Türkçe çevirisi : Kâğıtlarınızı vermeden önce bütün sınav yanıtlarınızı kontrol edin.
İngilizce örnek : All of the students have handed in their papers.
Türkçe çevirisi : Öğrencilerin hepsi kâğıtlarını teslim etti.
İngilizce örnek : He handed in his resignation.
Türkçe çevirisi : İstifasını verdi.
İngilizce örnek : I handed in my project on time.
Türkçe çevirisi : Projemi vaktinde teslim ettim.
İngilizce örnek : The police ordered the demonstrators to hand in their weapons.
Türkçe çevirisi : Polis göstericilere silahlarını teslim etmelerini emretti.
İngilizce örnek : We handed in our passports when we arrived at the hotel.
Türkçe çevirisi : Otele gelince pasaportumuzu teslim ettik.
İngilizce örnek : You should hand your homework in when it is due.
Türkçe çevirisi : Vakti gelince ödevini teslim etmelisin.
* hand in hand = el ele, birlikte
İngilizce örnek : Couples like walking hand-in-hand.
Türkçe çevirisi : Çiftler el ele dolaşmaktan hoşlanır.

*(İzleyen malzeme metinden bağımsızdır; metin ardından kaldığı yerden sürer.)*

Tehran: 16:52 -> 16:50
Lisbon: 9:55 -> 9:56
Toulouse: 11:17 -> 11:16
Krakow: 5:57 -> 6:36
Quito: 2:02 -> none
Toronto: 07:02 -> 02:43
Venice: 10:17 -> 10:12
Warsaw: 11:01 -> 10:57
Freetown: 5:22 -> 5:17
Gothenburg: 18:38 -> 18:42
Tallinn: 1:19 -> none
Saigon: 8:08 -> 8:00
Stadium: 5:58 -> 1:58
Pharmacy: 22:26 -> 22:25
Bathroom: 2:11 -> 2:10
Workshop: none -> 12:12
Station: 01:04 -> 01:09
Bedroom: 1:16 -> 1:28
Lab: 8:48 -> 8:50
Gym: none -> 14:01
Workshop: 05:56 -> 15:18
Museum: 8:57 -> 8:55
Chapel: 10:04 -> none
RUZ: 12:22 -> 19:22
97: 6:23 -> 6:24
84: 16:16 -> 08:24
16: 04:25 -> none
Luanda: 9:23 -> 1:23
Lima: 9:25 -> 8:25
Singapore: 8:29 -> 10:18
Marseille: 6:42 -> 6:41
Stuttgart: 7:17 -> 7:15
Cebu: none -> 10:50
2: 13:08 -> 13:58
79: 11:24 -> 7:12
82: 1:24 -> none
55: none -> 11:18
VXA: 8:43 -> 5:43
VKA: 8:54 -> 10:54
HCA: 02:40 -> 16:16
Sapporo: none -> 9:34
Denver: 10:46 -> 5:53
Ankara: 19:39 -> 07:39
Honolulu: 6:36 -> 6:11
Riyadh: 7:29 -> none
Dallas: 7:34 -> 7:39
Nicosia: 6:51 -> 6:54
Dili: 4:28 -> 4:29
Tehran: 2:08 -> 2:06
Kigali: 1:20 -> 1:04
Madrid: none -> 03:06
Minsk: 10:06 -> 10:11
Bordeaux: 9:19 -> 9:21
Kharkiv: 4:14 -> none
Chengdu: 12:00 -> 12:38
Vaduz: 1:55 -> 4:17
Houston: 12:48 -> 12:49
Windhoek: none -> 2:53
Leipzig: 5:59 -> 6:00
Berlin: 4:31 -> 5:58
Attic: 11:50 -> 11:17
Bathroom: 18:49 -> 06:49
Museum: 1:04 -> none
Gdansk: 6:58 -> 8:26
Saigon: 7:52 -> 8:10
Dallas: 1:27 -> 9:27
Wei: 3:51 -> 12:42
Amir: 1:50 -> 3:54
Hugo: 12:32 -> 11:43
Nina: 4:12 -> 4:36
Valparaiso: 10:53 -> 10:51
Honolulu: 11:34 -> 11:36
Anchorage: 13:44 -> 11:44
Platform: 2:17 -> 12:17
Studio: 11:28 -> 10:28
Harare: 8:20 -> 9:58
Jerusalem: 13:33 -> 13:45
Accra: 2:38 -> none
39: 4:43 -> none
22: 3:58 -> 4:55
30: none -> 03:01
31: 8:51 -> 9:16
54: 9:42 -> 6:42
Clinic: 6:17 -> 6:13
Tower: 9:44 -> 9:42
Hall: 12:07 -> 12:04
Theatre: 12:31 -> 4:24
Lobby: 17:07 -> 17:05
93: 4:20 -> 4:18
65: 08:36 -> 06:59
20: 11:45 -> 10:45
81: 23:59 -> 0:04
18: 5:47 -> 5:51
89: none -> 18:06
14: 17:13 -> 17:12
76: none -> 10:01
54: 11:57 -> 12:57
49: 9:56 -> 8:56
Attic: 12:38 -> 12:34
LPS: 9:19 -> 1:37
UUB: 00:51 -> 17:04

* hand out = dağıtmak * eşanlamlı : distribute, dispense, give out * karşıtanlamlı : withhold
İngilizce örnek : The teacher handed the tests out to the class.
Türkçe çevirisi : Öğretmen testleri sınıfa dağıttı.
* hand over = teslim etmek, vermek * eşanlamlı : deliver, transfer, surrender * karşıtanlamlı : retain
İngilizce örnek : A man with a gun went into the bank and asked them to hand over all the money.
Türkçe çevirisi : Tabancalı bir adam bankaya girdi ve onlardan bütün parayı vermelerini istedi.
* Hands off! = Elleme!, Dokunma!
* have a hand in sth = -de katkısı bulunmak
* on hand = el altında, hazır
İngilizce örnek : I don't have the documents on hand.
Türkçe çevirisi : Belgeler bende hazır değil.
İngilizce örnek : There will be someone on hand to help you.
Türkçe çevirisi : Sana yardım etmek için el altında (hazır) biri olacak.
* on the one hand = bir taraftan
İngilizce örnek : She doesn't know what to do. On the one hand, she loves him, on the other hand, she finds him too old to get married.
Türkçe çevirisi : Ne yapacağını bilmiyor. Bir taraftan onu seviyor, öbür taraftan da onu evlenmek için çok yaşlı buluyor.
* on the other hand = diğer taraftan
İngilizce örnek : He is never on time; on the other hand, he is a hard worker.
Türkçe çevirisi : Hiçbir zaman vaktinde gelmez, diğer taraftan çalışkan bir işçidir.
İngilizce örnek : Selfish people are rarely happy; on the other hand, happy people are rarely selfish.
Türkçe çevirisi : Bencil insanlar nadiren mutlu olur; diğer taraftan, mutlu insanlar nadiren bencildir.

HAND = (hand nedir; hand Türkçesi) Atın yüksekliğini ölçmede kullanılan ve 10 cm’ye eşdeğer olan ölçü birimi.